Of importance to the Organic and Biological Electrochemistry Division (OBE) are reactions of organic molecules at electrodes (directly) or with electrogenerated redox species (indirectly); the role of salvation; specific adsorption on electrodes; follow-up reactions of reactive species; further electron transfer events; and isolation and characterization of products. Polarography, cyclic voltammetry, and other electroanalytical methods, taken together with spectroscopic evidence and product characterization, often help describe highly complex mechanisms.

Scientists on the biological side of the Division pursue fundamental and applied studies of active ion transport by biological membranes; interactions of electromagnetic fields with cell metabolism; in vivo electroanalytical probes of electrical and chemical events; and the use of direct electrochemical methods to study electron transfer processes in nitrogen fixation, photosynthesis, and respiration.

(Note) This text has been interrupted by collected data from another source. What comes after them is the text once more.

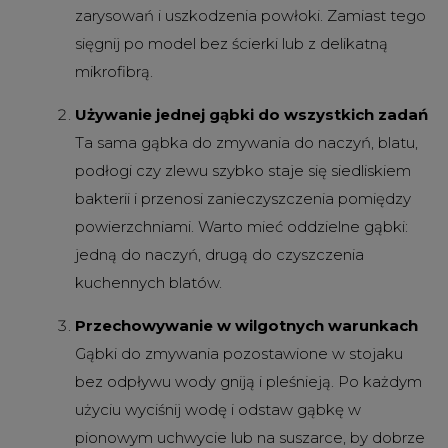
zarysowań i uszkodzenia powłoki. Zamiast tego
sięgnij po model bez ścierki lub z delikatną
mikrofibrą.
Używanie jednej gąbki do wszystkich zadań
Ta sama gąbka do zmywania do naczyń, blatu,
podłogi czy zlewu szybko staje się siedliskiem
bakterii i przenosi zanieczyszczenia pomiędzy
powierzchniami. Warto mieć oddzielne gąbki:
jedną do naczyń, drugą do czyszczenia
kuchennych blatów.
Przechowywanie w wilgotnych warunkach
Gąbki do zmywania pozostawione w stojaku
bez odpływu wody gniją i pleśnieją. Po każdym
użyciu wyciśnij wodę i odstaw gąbkę w
pionowym uchwycie lub na suszarce, by dobrze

New opportunities for organic and biological electrochemistry with broad implications are constantly on the horizon: discovery of novel synthetic routes to molecules; chiral electrosynthesis for safer, more effective drugs; electrochemical modification of fullerenes to produce antiviral and other drugs; synthesis of conductive polymers for batteries and electronic devices; ion-specific polymers for capturing toxic metals from effluents; destruction of organic pollutants; separation, recovery, and recycle of valuable organic compounds from solution; chemically tailored electrode surfaces; electrochemically driven enzymatic syntheses; and fundamental studies of life processes. Supporting all of these efforts is a continuing commitment worldwide by hundreds of dedicated academic and industrial electrochemists fascinated by the myriad of new and unusual organic and biological electrochemical processes coming to light.

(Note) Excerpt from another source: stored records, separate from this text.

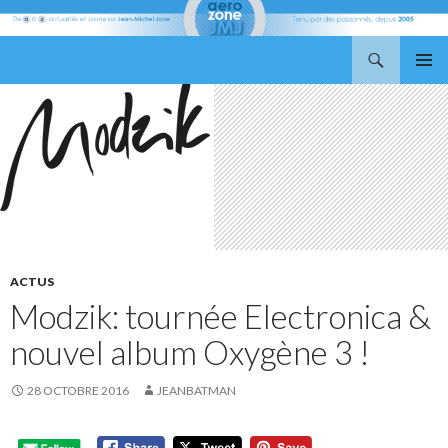
Recherche
Aerozone JMJ
ALLER
MENU
AU
PRINCI
CONTENU
ACTUS
Modzik: tournée Electronica &
nouvel album Oxygène 3 !
28 OCTOBRE 2016
JEANBATMAN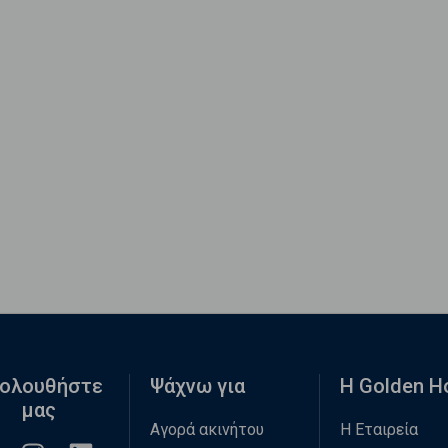
ολουθήστε
Ψάχνω για
Η Golden 
μας
Αγορά ακινήτου
Η Εταιρεία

The Tanaguchi Foundation must have had access to a crystal ball when, in 1980, they invited Manuel Baizer and four European electro-organic chemists to one of the first Japanese international meetings on the subject. The individuals pictured in the front row consisted of Manuel Baizer with all future Baizer Award winners to date (Left to right: S. Torii, H Shafer, M. Baizer, H. Lund, J. Utley, J. Simonet, T. Shono).